Whatever its motives, it’s still another useful tool to have in the fightback against AI content. From my testing, it doesn’t detect GPT-3 (i.e. OpenGPT) content as AI – it keeps saying it is human content.

But like HuggingFace’s tool, AI generated content from slightly older tools will still get detected:

The writer.com tool saying that there is too much AI content being detected
The writer.com tool saying that there is too much AI content being detected

One other downside of the tool is that it has a maximum word limit of 350 words, which isn’t all that much. But there’s nothing stopping you from copying and pasting multiple times (i.e. each chunk of an article or essay), at least.

Content At Scale

Content At Scale are similar to writer.com (they are an AI-powered content service), but their AI detection tool seems better to me. I tested it with older (GPT-2) AI content, along with the murder-mystery story from ChatGPT, and it detected high levels of AI content on both:

ContentAtScale detected OpenAI ChatGPT content without issue
ContentAtScale detected OpenAI ChatGPT content without issue

GLTR

This free tool is a bit more technical in nature – it doesn’t simply say “this is AI content”, or “this is clearly human written”. The GLTR webpage actually has instructions on its use, before you click through to the live demo tool.
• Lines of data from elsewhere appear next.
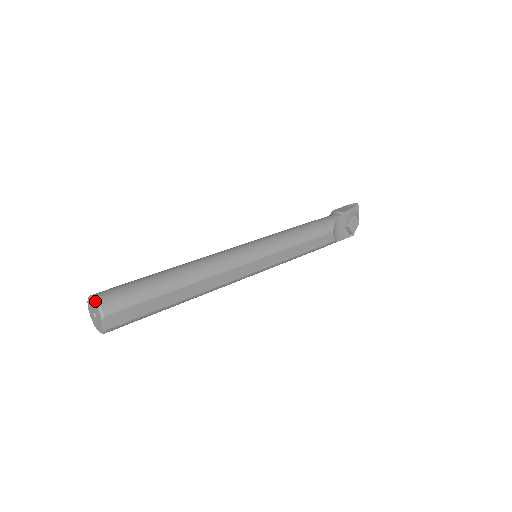
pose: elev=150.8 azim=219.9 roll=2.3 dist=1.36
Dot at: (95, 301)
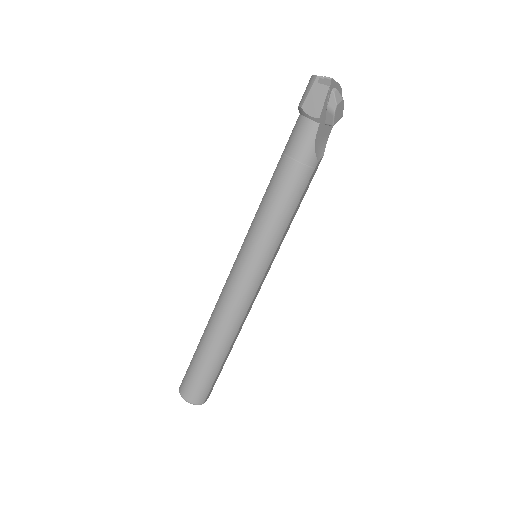
Dot at: occluded
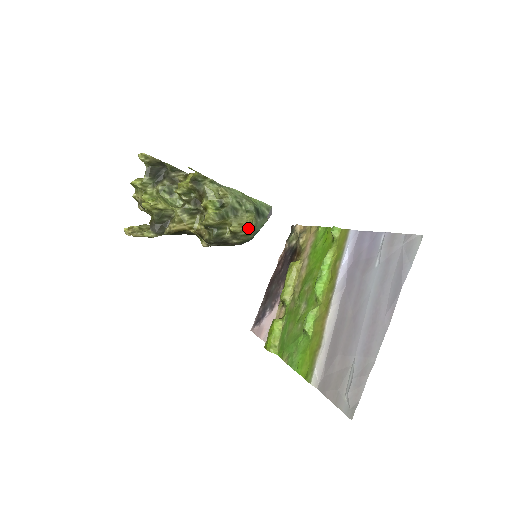
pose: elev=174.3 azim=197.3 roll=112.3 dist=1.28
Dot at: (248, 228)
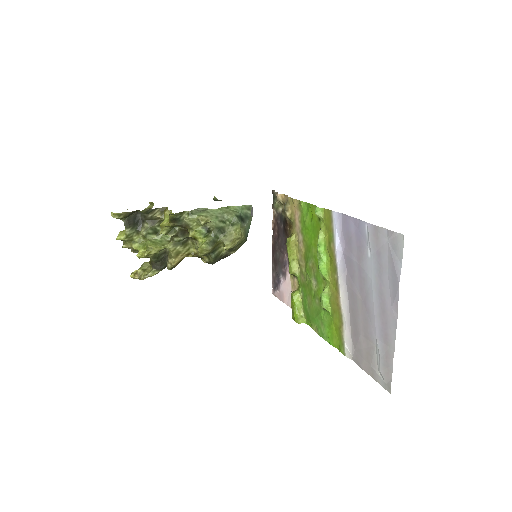
Dot at: (240, 239)
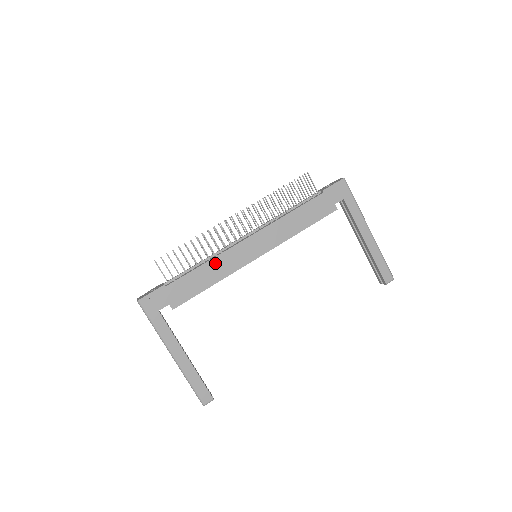
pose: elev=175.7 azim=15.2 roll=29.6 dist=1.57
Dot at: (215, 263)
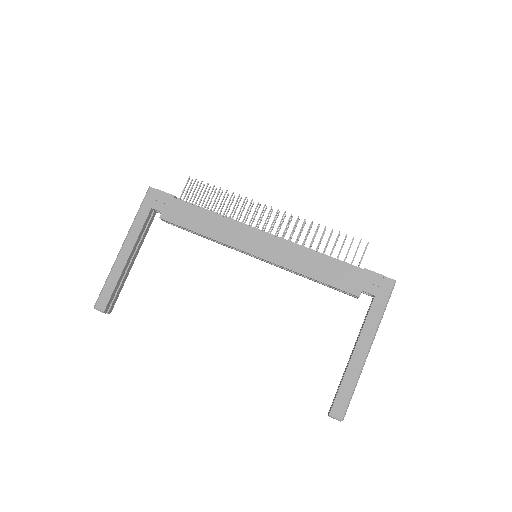
Dot at: (222, 222)
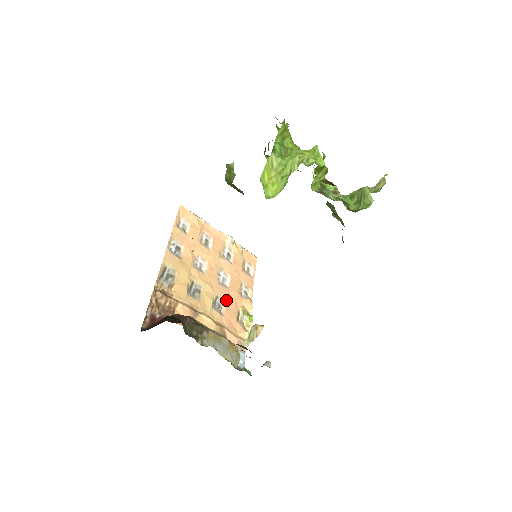
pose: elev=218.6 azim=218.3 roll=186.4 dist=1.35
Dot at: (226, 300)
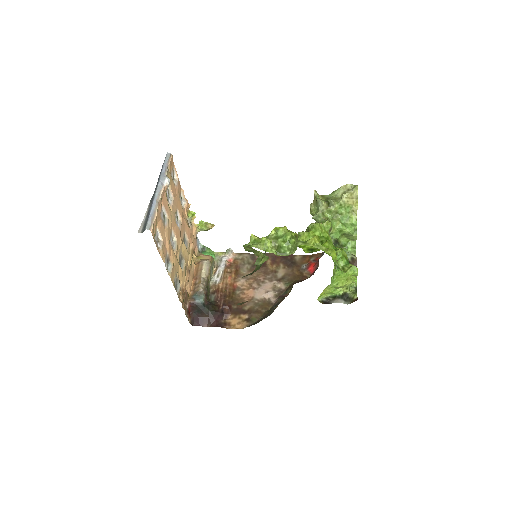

In general, though, the more green you have in the results, the more likely it is to be AI generated content. And when considering this rule of thumb, it worked decently well with various AI texts that I tried out:

Output from the GLTR tool
Output from the GLTR tool

However my suspicion is that this tool would be easy to fool (by light human editing), plus the more powerful that AI content tools get, the less effective this tool will get.

A Final Note Of Caution

While these AI content detection tools seem pretty good overall, they are not 100% perfect. Plus there are tools like Grammarly and Google Docs/Mail that now use AI in their auto suggestion and writing tools. These are not AI content writing tools, but they could potentially give off some AI content signatures that trip up some of these tools.

So as I touched on earlier, I wouldn’t want to just use a single tool to test a single article/essay – and then conclude that the writer is cheating and using AI content tools. But if you test multiple articles/essays against a few of these tools, you can be more sure that AI content tools have been used.